The first step in this process is not actually punching holes! The first thing we do is send a person out to use a squeegy knocking the dew off the turf. This help reduce the time it takes for the plugs to dry. Wet plugs tend to act like mud and are messy and hard to work with. This person also removes the flag and cup, then marks all irrigation heads for the tractor operator to easily see. Then we start punching holes. We have the option of using anywhere from 1/4 inch tines up to 5/8th inch. Small tines tend to heal quicker, but do not remove as much thatch. We have used 1/2 inch tines this time out. The forward speed of the tractor dictates the spacing of the holes. Once again it would be quicker for the process and for healing if we went with further spacing, but again, that would not remove as much thatch, So, spacing is set at 1 and a half inches.

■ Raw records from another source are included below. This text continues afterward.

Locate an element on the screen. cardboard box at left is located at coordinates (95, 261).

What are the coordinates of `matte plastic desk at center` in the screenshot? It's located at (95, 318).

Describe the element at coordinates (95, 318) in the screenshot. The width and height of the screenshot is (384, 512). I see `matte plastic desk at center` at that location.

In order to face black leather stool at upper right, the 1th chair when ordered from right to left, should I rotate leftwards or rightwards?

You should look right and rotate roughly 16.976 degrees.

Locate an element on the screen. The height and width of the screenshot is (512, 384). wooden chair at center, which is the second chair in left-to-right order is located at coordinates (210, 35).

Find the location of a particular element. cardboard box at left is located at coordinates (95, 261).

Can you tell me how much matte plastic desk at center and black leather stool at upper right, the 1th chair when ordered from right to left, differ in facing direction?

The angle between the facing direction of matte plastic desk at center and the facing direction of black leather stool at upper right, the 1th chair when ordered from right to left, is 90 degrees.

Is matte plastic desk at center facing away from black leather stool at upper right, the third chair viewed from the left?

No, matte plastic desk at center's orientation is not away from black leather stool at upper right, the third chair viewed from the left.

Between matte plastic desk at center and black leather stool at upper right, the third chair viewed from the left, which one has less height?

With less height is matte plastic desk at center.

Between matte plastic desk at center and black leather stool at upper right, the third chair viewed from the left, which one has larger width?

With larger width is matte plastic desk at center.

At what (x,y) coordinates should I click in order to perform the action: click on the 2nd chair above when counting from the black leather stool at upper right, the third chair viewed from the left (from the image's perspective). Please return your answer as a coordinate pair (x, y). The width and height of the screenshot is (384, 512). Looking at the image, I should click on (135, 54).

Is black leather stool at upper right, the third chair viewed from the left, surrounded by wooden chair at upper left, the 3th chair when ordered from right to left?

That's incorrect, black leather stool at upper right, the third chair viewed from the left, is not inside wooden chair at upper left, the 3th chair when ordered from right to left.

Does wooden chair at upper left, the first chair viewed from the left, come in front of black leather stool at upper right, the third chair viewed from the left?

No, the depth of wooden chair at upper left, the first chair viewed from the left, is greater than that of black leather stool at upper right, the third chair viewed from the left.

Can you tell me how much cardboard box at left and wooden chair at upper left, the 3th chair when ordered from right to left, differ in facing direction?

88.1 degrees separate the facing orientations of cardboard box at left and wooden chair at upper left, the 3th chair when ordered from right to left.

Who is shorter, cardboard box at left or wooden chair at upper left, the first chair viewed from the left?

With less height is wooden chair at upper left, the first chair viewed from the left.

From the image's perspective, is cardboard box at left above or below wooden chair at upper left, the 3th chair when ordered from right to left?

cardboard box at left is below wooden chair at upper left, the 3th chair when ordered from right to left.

Cores are shoveled off the green surface by hand. There are core harvester machines that would save this back breaking process, but every time I have used them they dig into the putting surface leaving mechanical damage that is slow to heal. So, plastic snow shovels it is!
(By the way, a special thank you to my staff for not telling me where to go when you were asked to do this task!!)


Once the cores are off the green surface, crews shovel them up into utility vehicles and haul them away. This material is stock piled for use in other projects as the soil itself is very usable.




Both fertilizer and Bent grass seed is applied to the green.




A layer of sand, or "top dressing" is put down. If too little sand is applied, we end up with open holes, requiring us to go back and add more sand. Too much sand requires manual removal and is obviously wasteful, so having a keen eye as it is being applied is critical. The sand is left to dry so it can be worked into the holes. On the days we punched clouds slowed this process. Having too much sun and high temperatures can cause the turf to go into heat stress and die. Thus, having the adequate balance between warm and dry but not too warm and sunny is always a concern. The application of sand is the single slowest process of this day. The hopper usually empties between two to three passes, then has to be driven back to the parking lot to fill up with sand again.



Once the sand has had a chance to dry a brush is pulled over the sand knocking it into the open holes. Usually three times over in slightly different directions will fill most holes.




We then send a triplex over the green with special brushes which will pick up debris left behind from the process.



A roller is now sent out to settle out any high spots caused from the tines being pulled up and out of the ground. This also firms up the entire surface.



Now we use a tool called a Level Lawn to push any excess sand around to fill any left over holes or to remove extra sand completely off the surface.



A new hole is cut.



Water is applied to reduce the stress to the grass by adding moisture to the dry warm sand and to bring the temperature down. And finally the course is back in play. As always we struggle with course maintenance procedures and access to the course for our members. Although aeration is a painfull process I hope the vast majority of members understand it is a neccesity.